> Excerpt to read
Adobe (ADBE) continues to steadily grow and report resounding results. Even though the stock has vastly outperformed the S&P500 (SPX) in 2020, investors are only being asked to pay 16x its 2021 revenues.
Given Adobe’s very high-profit margins and its well-diversified portfolio, I believe that long-term investors have a lot to be content about owning this investment. Here’s why:
Adobe is Well Positioned, With Strong Prospects Ahead
Source: author’s calculations
In the graphic above, I’ve not included small revenue sources outside of its two core segments, such as Publishing.
We can nevertheless get a clear indication of Adobe’s biggest revenue driver — its Digital Media segment.
Adobe’s Digital Media segment holds its Creative Cloud, a unit is responsible for designing and creating content. Within its Digital Media segment, Adobe holds its Acrobat family of products and strong suites such as Adobe Sign, and Photoshop.
Meanwhile, its smaller segment, Digital Experience which reaches close to 26% of total revenue, is focused on data, insights, and commerce. Adobe is divesting of Advertising Cloud.
Incidentally, as a reminder, it was not long ago that Adobe made two large acquisitions, $5 billion for Marketo and $1.6 billion for Magento. Both of these businesses are integrated within Adobe’s Experience segment.
Hence, one could make the case that these acquisitions were not particularly strong uses of capital.
Having said that, this has certainly helped to diversify Adobe’s revenues away from being overly contingent on its Digital Media opportunities.
Digging further into Adobe’s Q3 2020 results, during the earnings call, Adobe’s CEO Shantanu Narayen put a spotlight on Adobe’s Creative Cloud and Document Cloud units as benefiting from the current environment and being strong revenue drivers for Adobe — both included within Adobe’s Digital Media segment.
Narayen proclaimed that whole ranges of users from students to social media influencers to business communicators are turning to Adobe to create and amplify their stories and that during this ”new era” of digital storytelling, Adobe is well-positioned.
Continuing the theme we heard last quarter, Narayen declared that customers are turning to Adobe to assist them in customer acquisition all the way through renewals, through digital.

> Recorded information

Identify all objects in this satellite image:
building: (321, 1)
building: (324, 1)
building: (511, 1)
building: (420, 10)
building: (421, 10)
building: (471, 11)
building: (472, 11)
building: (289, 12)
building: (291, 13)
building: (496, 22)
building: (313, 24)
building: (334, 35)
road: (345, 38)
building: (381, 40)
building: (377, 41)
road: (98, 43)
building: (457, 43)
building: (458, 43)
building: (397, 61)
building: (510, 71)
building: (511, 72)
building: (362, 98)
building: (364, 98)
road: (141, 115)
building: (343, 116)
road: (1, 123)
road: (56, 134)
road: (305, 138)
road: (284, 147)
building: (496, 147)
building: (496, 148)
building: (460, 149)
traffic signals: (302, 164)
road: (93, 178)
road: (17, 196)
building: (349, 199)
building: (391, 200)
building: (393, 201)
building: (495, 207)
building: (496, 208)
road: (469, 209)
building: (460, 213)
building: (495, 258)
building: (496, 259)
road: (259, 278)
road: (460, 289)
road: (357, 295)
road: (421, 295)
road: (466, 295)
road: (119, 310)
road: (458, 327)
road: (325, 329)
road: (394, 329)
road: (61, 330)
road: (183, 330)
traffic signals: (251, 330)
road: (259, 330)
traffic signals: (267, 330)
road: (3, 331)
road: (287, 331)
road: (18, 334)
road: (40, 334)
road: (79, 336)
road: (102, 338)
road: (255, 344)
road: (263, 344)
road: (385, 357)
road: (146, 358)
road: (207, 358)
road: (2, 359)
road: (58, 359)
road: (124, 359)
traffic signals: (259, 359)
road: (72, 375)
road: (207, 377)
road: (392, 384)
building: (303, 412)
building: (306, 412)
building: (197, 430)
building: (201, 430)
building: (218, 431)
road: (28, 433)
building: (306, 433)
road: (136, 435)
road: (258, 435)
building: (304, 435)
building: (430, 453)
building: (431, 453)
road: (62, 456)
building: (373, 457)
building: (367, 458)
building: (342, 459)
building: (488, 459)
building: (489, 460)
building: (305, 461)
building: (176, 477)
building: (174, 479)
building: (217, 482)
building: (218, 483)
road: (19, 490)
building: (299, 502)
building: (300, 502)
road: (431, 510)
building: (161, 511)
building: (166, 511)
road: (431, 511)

> Set of tasks
A – According to the Adobe analysis, how much did Adobe pay for Marketo?
B – List every product, product family, or unit that the Adobe analysis places within Adobe's Digital Media segment.
C – Repeat the passage of the Adobe analysis starting with "Hence, one could" and going on through "Adobe’s Digital Media segment.".

> Full solutions
A – $5 billion

B – Creative Cloud, the Acrobat family of products, Adobe Sign, Photoshop, Document Cloud

C –
Hence, one could make the case that these acquisitions were not particularly strong uses of capital.
Having said that, this has certainly helped to diversify Adobe’s revenues away from being overly contingent on its Digital Media opportunities.
Digging further into Adobe’s Q3 2020 results, during the earnings call, Adobe’s CEO Shantanu Narayen put a spotlight on Adobe’s Creative Cloud and Document Cloud units as benefiting from the current environment and being strong revenue drivers for Adobe — both included within Adobe’s Digital Media segment.